§ **Things to do**:
(a) In the passage on off-the-beaten-path travel, which New York site is named as a must-see for fans of this type of tourism?
(b) Pick up the passage on off-the-beaten-path travel after its last sentence and keep writing it.
Document passage Block Start
If the usual cookie-cutter holiday attractions are starting to bore you, why not head off the beaten path and try a landmark imbued with history, mystery, and intrigue? If you’ve never heard of this type of travel, you’re missing out. It sounds much more ominous than it actually is, in fact, popular tourist sites, such as Ground Zero in New York, are also must-sees for fans of this type of tourism.

A quick Google search returns thousands of related results, with everything from its own website to a television series of the same name. While its name sounds bleak and unattractive, the sites themselves are dynamic and engaging, at times even uplifting.

That said, not all of the underground-style tourism attractions are treated equal—they can vary from natural wonders to ossuaries and catacombs to battle memorials, all with varying degrees of austerity. However, the idea is to push your boundaries—how uncomfortable can you get? Perhaps you’ve seen some of the popular sites, and are ready to take your black travels to the next level.

With this list, you’ve got 25 new places to explore when you’re feeling brave, or even bored with the neatly packaged tourism destinations.
Document passage Block End
Given entries Block Start
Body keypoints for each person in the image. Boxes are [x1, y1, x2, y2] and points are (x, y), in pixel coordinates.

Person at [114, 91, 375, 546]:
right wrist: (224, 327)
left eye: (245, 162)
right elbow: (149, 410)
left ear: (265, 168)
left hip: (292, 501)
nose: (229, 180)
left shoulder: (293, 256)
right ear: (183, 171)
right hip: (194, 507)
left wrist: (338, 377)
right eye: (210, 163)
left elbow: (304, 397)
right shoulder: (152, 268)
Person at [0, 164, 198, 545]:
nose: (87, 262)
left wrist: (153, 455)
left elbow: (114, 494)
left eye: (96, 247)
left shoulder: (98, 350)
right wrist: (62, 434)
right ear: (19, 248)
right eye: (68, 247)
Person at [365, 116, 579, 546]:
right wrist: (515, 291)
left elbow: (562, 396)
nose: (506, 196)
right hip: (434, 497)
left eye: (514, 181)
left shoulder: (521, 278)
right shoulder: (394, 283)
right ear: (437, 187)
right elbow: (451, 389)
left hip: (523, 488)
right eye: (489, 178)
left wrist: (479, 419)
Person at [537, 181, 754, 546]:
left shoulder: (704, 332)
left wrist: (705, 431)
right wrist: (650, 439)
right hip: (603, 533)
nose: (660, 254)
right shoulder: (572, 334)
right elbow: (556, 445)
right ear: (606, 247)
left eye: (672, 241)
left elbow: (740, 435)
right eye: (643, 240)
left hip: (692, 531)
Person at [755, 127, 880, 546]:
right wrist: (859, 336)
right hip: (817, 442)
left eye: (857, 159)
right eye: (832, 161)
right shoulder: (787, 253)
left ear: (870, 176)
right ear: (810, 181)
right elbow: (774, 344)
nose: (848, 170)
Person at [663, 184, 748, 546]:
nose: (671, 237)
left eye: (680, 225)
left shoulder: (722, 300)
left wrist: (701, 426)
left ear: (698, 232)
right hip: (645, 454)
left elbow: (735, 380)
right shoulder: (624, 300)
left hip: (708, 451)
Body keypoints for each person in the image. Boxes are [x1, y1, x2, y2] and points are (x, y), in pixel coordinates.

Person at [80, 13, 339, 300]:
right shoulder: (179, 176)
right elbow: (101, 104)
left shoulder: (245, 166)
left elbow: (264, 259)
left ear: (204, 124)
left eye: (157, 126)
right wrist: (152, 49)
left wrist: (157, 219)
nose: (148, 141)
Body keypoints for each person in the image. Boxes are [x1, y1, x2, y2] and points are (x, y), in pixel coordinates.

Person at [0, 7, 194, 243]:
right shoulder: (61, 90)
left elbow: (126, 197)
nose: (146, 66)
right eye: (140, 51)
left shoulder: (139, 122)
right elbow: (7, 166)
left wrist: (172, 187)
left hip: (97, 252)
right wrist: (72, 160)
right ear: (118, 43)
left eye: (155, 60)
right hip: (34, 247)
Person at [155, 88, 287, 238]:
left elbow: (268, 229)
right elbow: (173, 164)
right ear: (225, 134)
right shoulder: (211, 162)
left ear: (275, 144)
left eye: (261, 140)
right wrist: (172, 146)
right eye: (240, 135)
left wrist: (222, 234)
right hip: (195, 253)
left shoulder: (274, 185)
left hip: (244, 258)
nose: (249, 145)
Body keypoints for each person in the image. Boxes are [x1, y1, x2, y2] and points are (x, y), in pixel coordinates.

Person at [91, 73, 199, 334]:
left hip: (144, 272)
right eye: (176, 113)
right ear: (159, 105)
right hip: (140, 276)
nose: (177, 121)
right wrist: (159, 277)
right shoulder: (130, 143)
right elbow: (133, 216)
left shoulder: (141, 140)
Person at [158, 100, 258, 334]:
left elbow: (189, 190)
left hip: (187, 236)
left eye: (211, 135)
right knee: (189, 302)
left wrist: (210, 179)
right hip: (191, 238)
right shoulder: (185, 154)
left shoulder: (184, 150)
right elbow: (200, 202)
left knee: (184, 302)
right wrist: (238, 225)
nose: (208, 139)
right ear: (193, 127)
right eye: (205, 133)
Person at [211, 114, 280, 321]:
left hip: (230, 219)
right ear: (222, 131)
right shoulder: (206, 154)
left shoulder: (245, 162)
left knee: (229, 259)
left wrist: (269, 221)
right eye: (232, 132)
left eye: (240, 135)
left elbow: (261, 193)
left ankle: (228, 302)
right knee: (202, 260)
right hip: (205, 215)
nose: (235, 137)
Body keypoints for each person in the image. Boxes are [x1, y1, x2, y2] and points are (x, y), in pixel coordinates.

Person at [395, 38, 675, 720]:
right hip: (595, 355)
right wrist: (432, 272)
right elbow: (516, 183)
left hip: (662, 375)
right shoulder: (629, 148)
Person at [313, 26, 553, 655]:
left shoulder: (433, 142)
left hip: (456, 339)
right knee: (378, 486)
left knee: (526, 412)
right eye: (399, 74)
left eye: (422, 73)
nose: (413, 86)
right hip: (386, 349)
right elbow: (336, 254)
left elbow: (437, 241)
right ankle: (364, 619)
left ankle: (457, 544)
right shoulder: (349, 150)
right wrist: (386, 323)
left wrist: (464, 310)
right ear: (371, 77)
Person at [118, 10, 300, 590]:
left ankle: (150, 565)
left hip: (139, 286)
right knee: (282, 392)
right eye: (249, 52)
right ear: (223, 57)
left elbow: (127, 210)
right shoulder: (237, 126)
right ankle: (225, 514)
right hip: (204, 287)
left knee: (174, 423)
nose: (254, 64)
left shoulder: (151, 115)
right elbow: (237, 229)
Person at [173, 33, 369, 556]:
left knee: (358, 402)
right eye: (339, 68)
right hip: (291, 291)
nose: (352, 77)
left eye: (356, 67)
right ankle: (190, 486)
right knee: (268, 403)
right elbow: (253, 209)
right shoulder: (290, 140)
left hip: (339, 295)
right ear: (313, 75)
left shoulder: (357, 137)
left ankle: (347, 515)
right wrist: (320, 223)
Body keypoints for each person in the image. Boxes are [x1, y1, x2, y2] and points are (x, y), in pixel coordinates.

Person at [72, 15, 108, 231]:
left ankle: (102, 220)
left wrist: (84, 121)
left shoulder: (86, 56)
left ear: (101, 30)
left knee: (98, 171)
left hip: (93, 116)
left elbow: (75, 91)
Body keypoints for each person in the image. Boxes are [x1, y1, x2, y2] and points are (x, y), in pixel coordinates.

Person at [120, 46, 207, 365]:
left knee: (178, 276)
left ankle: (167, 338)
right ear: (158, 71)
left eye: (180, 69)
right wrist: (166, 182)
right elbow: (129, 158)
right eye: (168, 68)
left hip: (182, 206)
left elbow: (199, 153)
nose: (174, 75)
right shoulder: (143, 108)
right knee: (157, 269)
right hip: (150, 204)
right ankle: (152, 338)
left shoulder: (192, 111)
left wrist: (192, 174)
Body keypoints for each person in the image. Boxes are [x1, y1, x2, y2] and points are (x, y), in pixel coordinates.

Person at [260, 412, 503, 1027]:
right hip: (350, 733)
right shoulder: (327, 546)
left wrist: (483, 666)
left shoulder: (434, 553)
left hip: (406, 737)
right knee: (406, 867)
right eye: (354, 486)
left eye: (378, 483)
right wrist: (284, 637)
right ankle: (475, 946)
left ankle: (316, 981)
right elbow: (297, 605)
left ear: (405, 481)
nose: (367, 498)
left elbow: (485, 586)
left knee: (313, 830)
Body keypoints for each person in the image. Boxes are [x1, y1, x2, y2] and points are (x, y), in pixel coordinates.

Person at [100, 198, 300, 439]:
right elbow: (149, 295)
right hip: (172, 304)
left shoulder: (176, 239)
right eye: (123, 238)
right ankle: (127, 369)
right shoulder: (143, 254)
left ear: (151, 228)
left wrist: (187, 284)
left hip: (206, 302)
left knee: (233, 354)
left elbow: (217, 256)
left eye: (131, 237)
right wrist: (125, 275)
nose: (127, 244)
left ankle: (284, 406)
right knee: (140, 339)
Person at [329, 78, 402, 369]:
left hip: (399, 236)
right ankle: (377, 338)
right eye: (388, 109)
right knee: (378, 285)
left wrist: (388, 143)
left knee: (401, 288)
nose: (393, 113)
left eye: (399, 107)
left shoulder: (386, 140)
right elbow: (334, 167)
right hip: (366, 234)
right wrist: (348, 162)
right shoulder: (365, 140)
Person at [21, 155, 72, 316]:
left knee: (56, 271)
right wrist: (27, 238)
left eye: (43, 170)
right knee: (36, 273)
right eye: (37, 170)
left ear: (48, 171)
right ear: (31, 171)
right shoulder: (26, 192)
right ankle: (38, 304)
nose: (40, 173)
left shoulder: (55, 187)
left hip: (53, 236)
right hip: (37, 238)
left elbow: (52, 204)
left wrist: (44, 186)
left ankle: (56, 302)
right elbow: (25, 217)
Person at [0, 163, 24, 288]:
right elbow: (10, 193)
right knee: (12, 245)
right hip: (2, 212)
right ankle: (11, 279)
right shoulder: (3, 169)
Given entries Block End
§ **Solved tasks**:
(a) Ground Zero

(b)
25 Snake Island, Brazil- Meet This Island's Venomous Residents

There aren’t hordes of tourists lining up for the next cruise out to Brazil’s Snake Island, which is exactly what you pictured—an island swarming with snakes.

The tiny island is home to a population of over 4,000 snakes and is the only place in the world to find the golden lancehead viper, which holds the title for the world’s deadliest snake.

Even snake-lovers beware, these slithering serpents are so venomous that the Brazilian government enforces strict laws on who is given access to the island, for now, it’s restricted to research teams.

24 Pripyat, Ukraine- Chernobyl's Exclusion Zone

You might know the Ukranian city of Pripyat from the 1986 Chernobyl nuclear disaster, which left the area eerily abandoned. The city was a short-lived construction to house workers and scientists at the nuclear reactor, being inhabited from 1970-1986.

Several companies offer tours to the exclusion zone (radiation levels have been safe in recent years), where you can visit the ghostly quiet remains of what was once a bustling industrial town. A favourite attraction is the amusement park with rusted and beaten rides, including a Ferris Wheel suspended in position for an eternity.

23 Isla De Las Muñecas, Mexico- Playing On Our Fear Of Dolls

There may not be a place on earth quite as bizarre as Mexico’s Isla De LasMuñecas, or Doll Island. The small island is located south of Mexico City on the Xochimilco canals and is littered with dolls and doll parts. At first, you might feel you’ve landed on the set of a low-quality horror film, but the island was never intended to host visitors.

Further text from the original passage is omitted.